The correct way to remove or update Item

901 views Asked by At

I am building recommendation system for classified ads website , ads are added and deleted daily.

What I thought of is to use PutItems to add new ads and make field called status = 0 , if user deleted the ad , I will use the same PutItem API with the same ITEM_ID to update the stored Item, and use filter to select only ads with status = 0 when generation recommendation.

Is that correct ? will the PutItems API update the existing ad ? and is there anyway to delete the Item ?

1

There are 1 answers

3
PatrykMilewski On

Currently there is no way to remove items that were already added to Datasets.

Your workaround looks good, however from my experience with working with Personalize, the filter might decrease your recommendations quality.

To understand why, this is the more or less algorithm, that Personalize uses for filtering recommendations:

  • Get recommended items for user
  • Filter recommendations using filter expression
  • Return first N recommended items left after filtering

Because the filtering is done after getting recommendations, it means, that Personalize will simply fill recommendations list with items, that were somewhere down on the recommended list.

And there is a problem with that approach - items lower on the list, have lower "Score" value, which indicates accuracy of recommendations.

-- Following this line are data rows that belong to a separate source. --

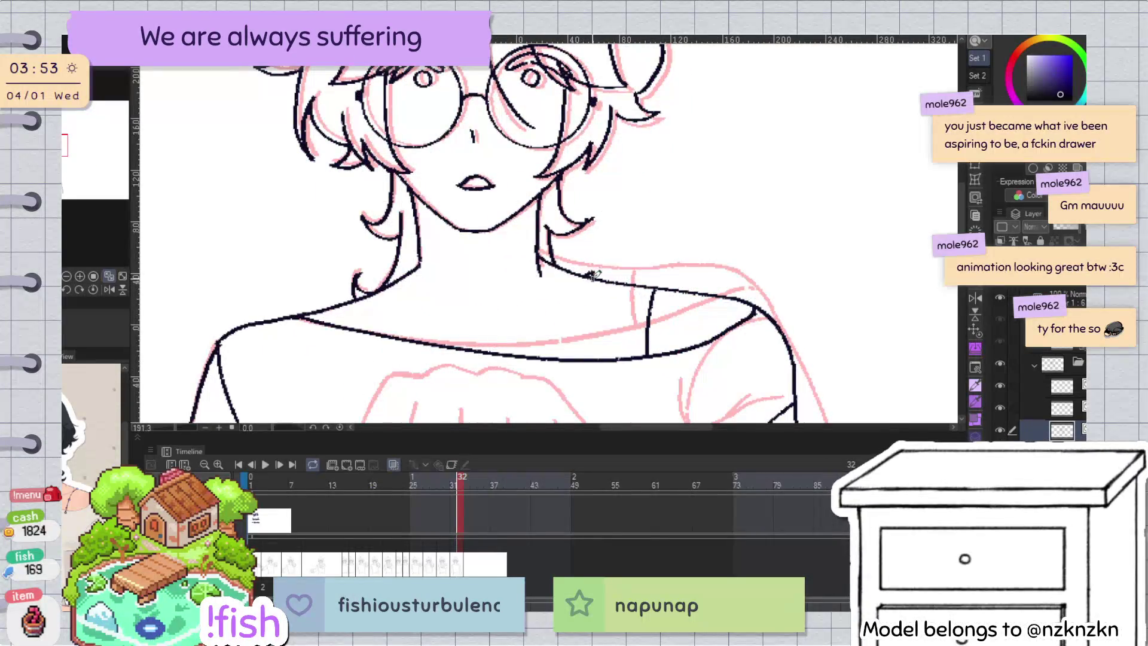
scroll(630, 243, down, 2)
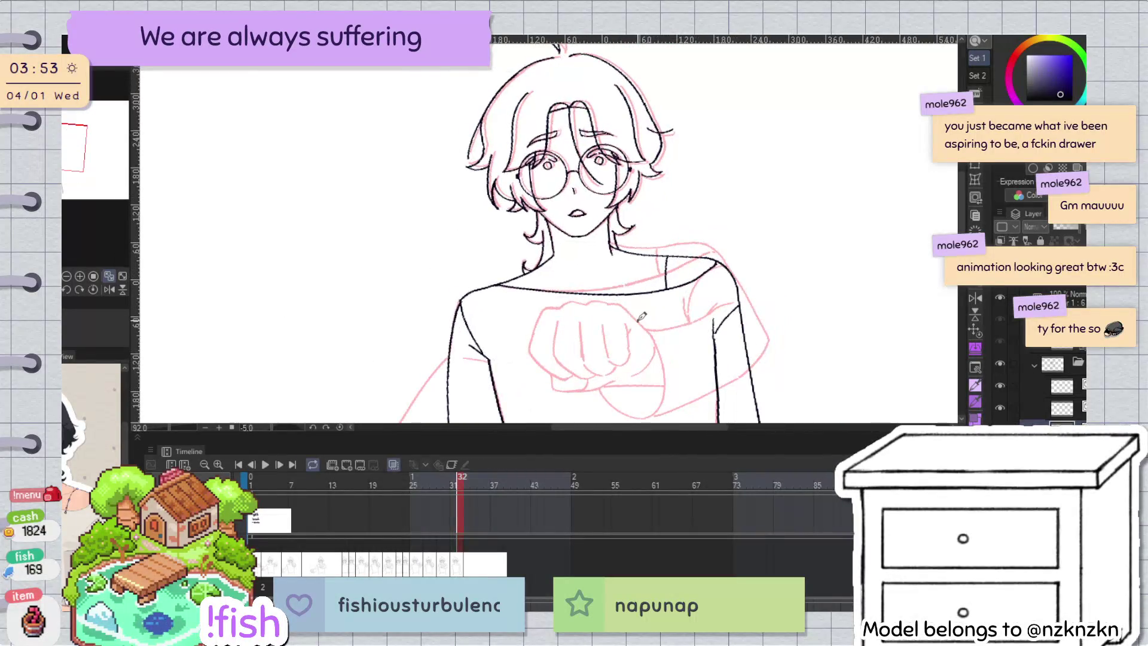
click(590, 483)
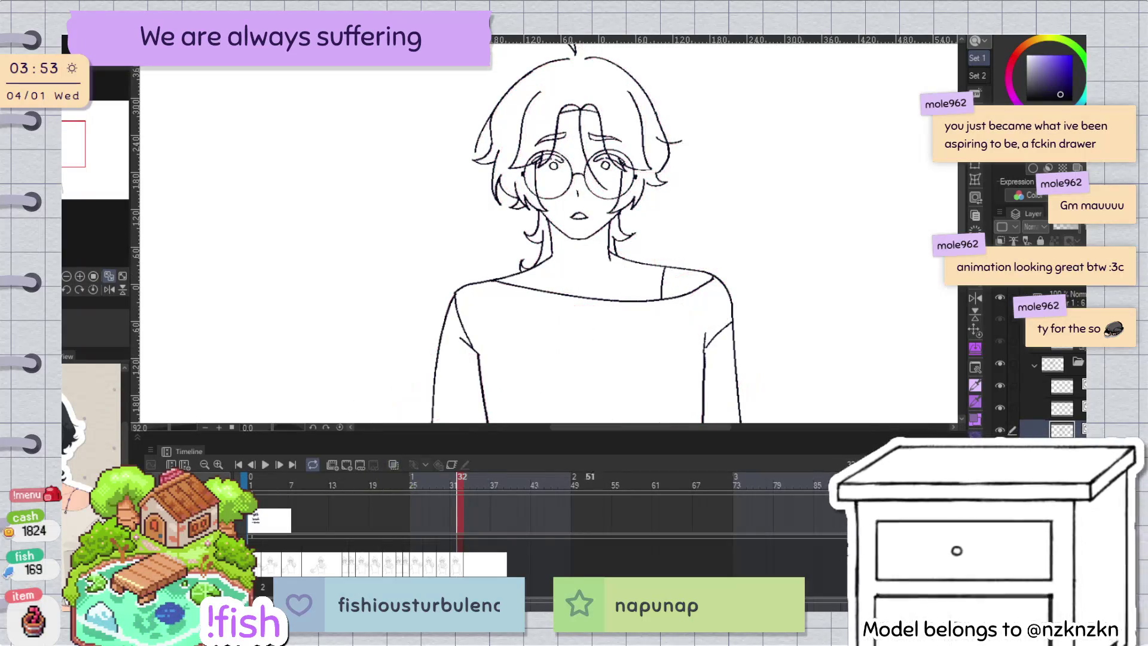
Step: Advance to the empty next frame and paste the character's head drawing into the corner
key(Right)
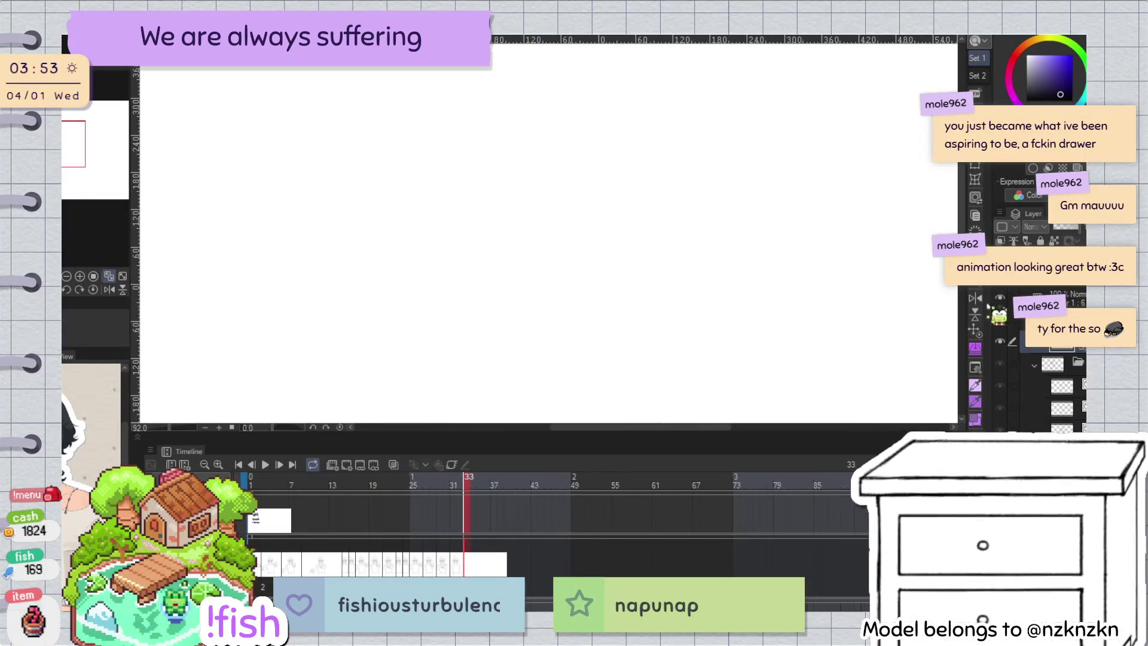
scroll(660, 228, down, 5)
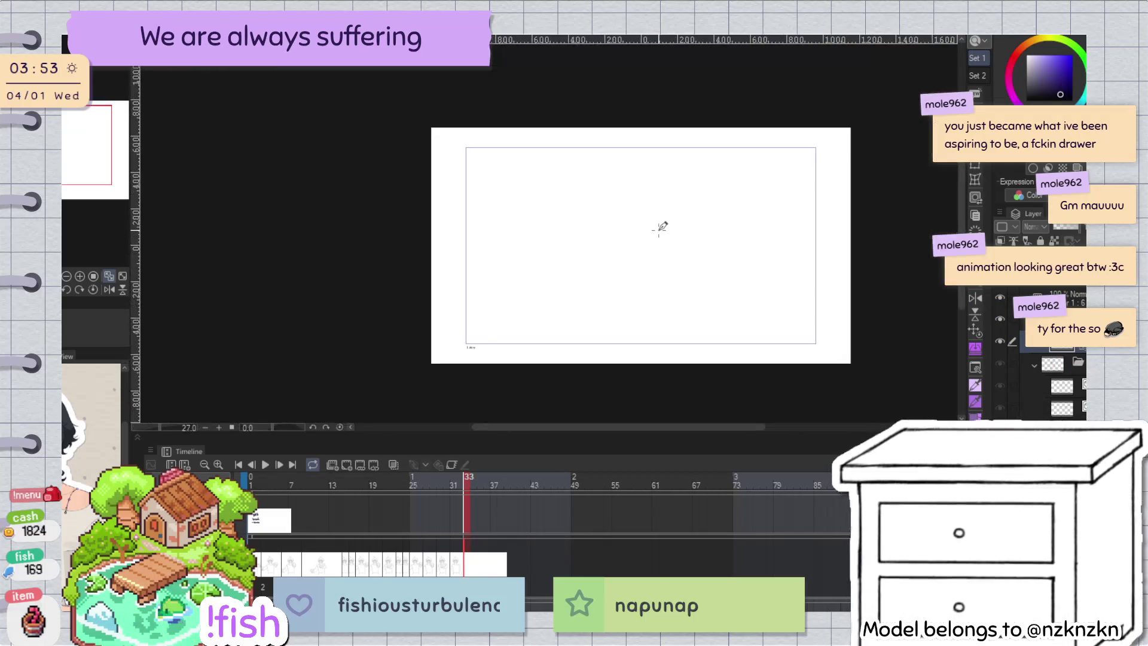
scroll(661, 228, down, 2)
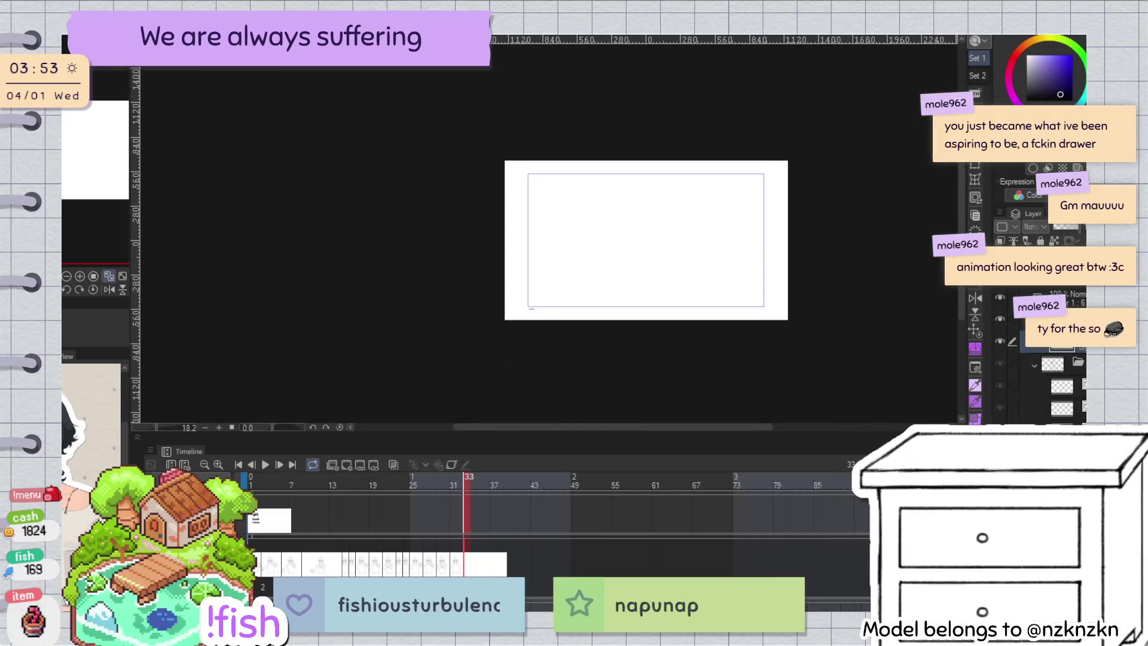
key(ctrl+v)
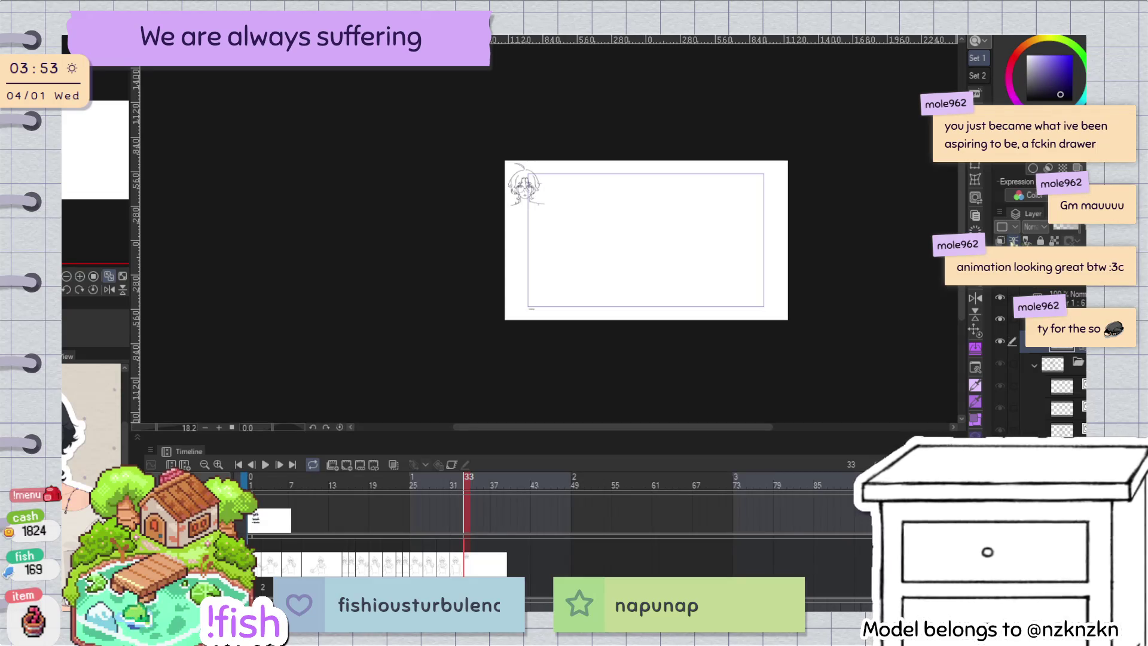
Step: Add a new layer above the pasted head drawing
key(ctrl+shift+n)
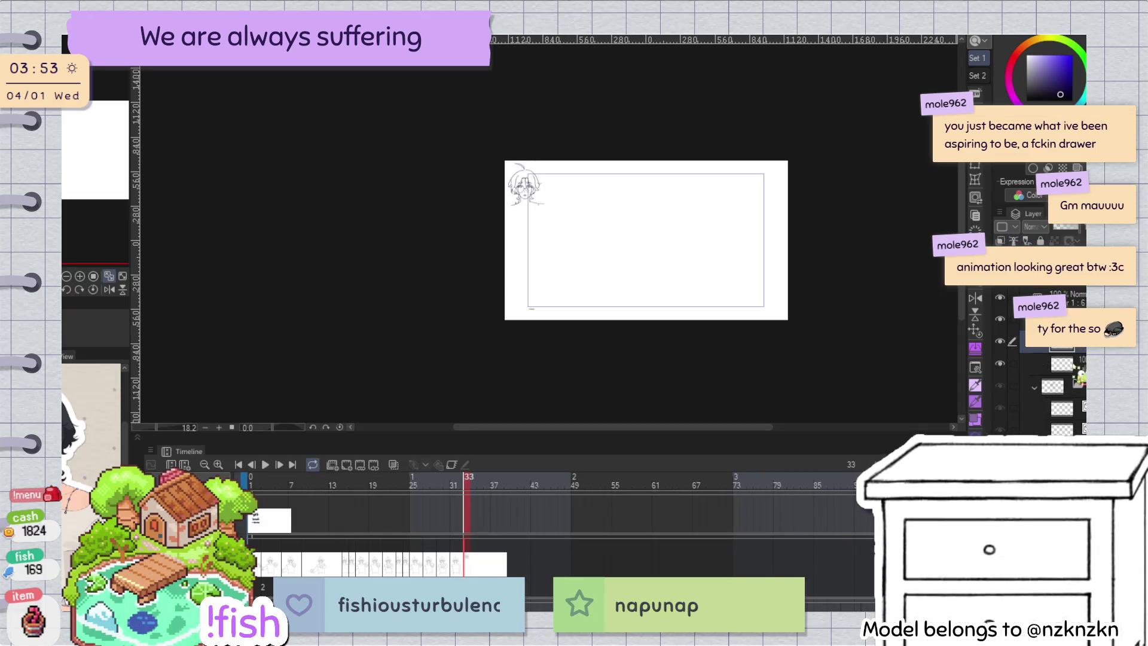
scroll(765, 205, up, 3)
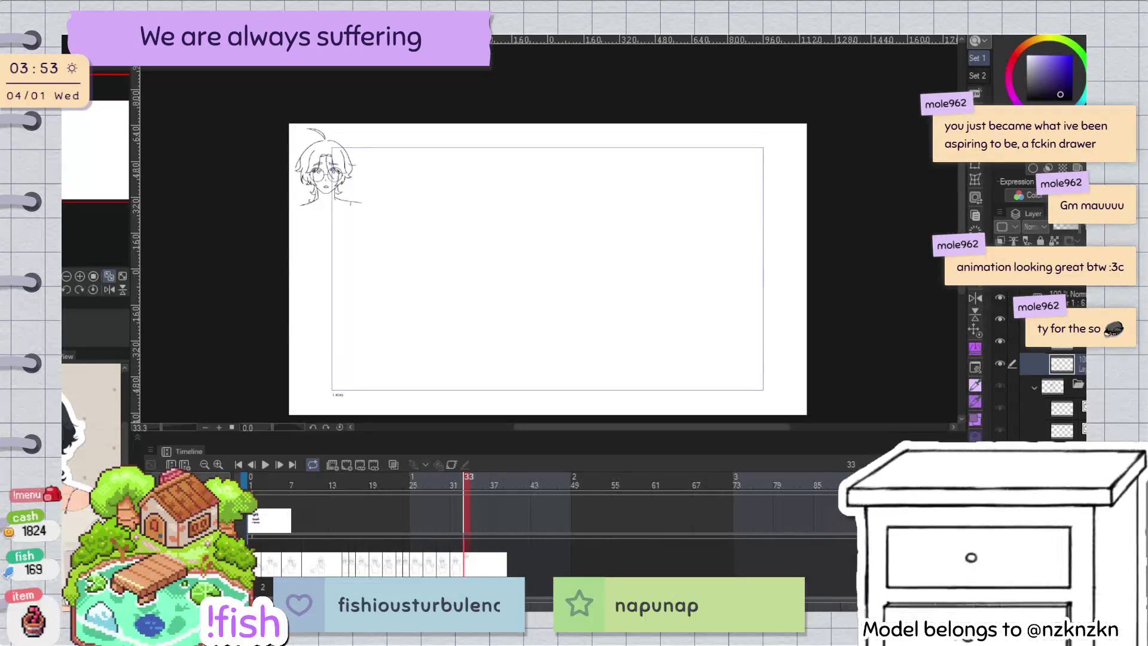
scroll(681, 245, up, 3)
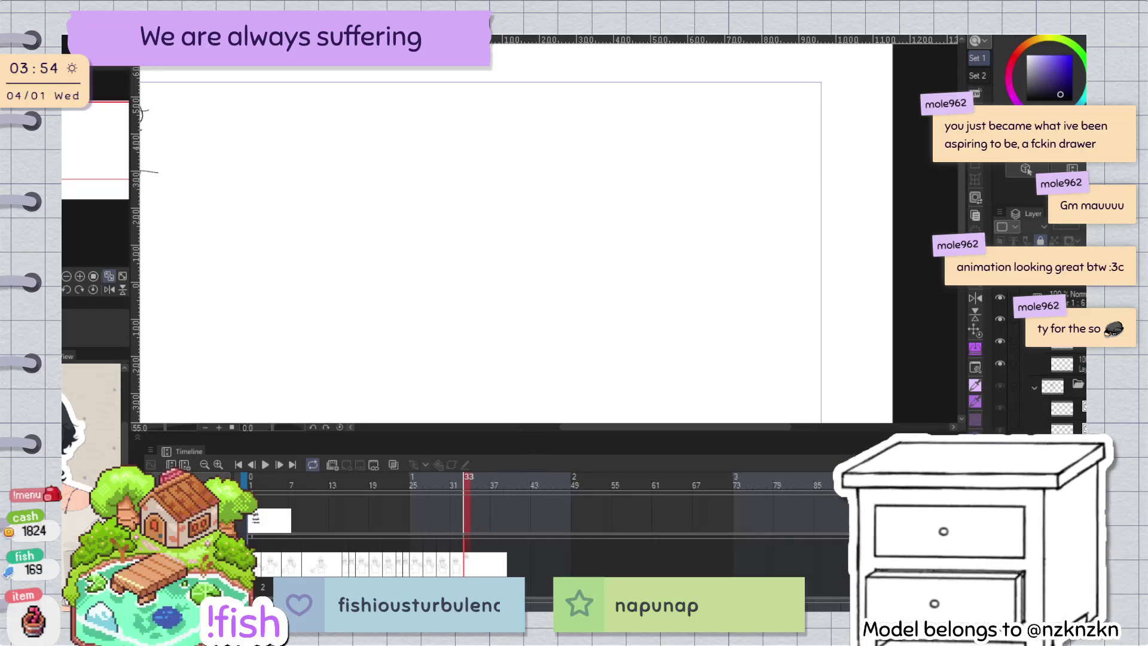
scroll(524, 118, down, 2)
scroll(524, 117, up, 1)
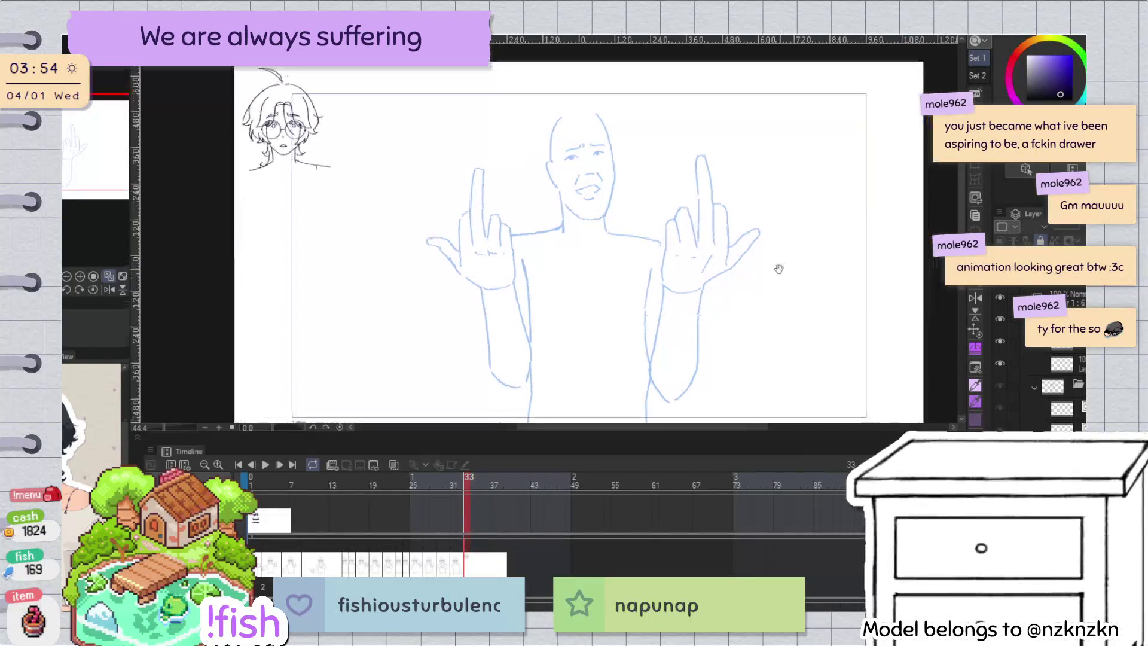
scroll(779, 263, down, 1)
scroll(848, 264, up, 1)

That's why you will end up with in general worse recommendations, but it will depend how many ads that have status = 0 were recommended, before filtering out them.

To check your recommendations scores, simply get recommendations in Personalize web UI. It will return list of recs with scores.

Better approach

If your ads are updated daily, then you can definitely workaround it by following those steps:

  • Create a Lambda function, that is triggered every 24 hours
  • Lambda will fetch all of the ads and put them into S3 bucket as CSV file. It should exclude ads that are no longer available (status = 0)
  • Call CreateDatasetImportJob API using any AWS SDK of your choice and provide the data which is stored on S3 bucket
  • Personalize will start import job. When it finishes, all of the items are replaced with the newest dump

However it has some downsides.

If you are not using the User-Personalization (aws-user-personalization) Recipe, then after each import of Items, you need to update your Solution by creating new Solution Version. Otherwise it won't include changes made by items dataset import job.

Creating a new Solution Version is quite slow and expensive, that's why I would recommend to use User-Personalization Recipe, if you want to use this approach and since HRNN Recipes are marked as legacy, it's a good idea to migrate anyways.

If you are using User-Personalization Recipe, then according to AWS documentation:

Amazon Personalize automatically updates your latest solution version every two hours to include new data. Your campaign automatically uses the updated solution version. For more information see Automatic Updates.

So pretty much all of the work is done on Personalize side and you don't have to worry about Solution retraining after each Items import job.

And the last problem...

Since for User-Personalization Recipe documentation claims, that your solution will be updated within two hours, then you might end up with recommending items, that are not available, for some short period of time. If you are updating items daily, it might be a significant problem.

To fix that case, I would recommend simply using Filter approach, that you mentioned. Thanks to this, you have benefits of both approaches and your recommendations are always valid.